1 1/2 tbsp. balsamic vinegar

2 garlic cloves, minced

2 tsp. sugar

Kosher salt and freshly ground black pepper

16 oz fresh mozzarella

12 basil leaves, julienned or chopped

Sea salt

Preheat oven to 275 degrees.

Arrange the tomatoes on a sheet pan, cut sides up, in a single layer. Drizzle with the olive oil and balsamic vinegar. Sprinkle with the garlic, sugar, 1 1/2 tsp. kosher salt, and 1/2 tsp. pepper. Roast for 2 hours until the tomatoes are concentrated and begin to caramelize. Allow the tomatoes to cool to room temperature. (DN: These can be made up to 1 day in advance.
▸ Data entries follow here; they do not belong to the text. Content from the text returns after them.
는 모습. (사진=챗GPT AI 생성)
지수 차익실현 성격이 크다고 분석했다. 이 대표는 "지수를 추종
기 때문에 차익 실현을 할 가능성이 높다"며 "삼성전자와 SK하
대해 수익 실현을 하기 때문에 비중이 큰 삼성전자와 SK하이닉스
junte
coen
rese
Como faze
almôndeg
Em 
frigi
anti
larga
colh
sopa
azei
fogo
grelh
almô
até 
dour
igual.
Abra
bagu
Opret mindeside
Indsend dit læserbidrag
Allow to cool and then store in the refrigerator. Allow to come to room temperature before serving.)

Cut the mozzarella into slightly less than 1/2 inch thick. If the slices of mozzarella are larger than the tomatoes, cut the mozzarella slices in half. Layer the tomatoes alternately with the mozzarella on a platter and scatter the basil on top. Sprinkle lightly with sea salt and pepper and drizzle lightly with olive oil. Serve at room temperature.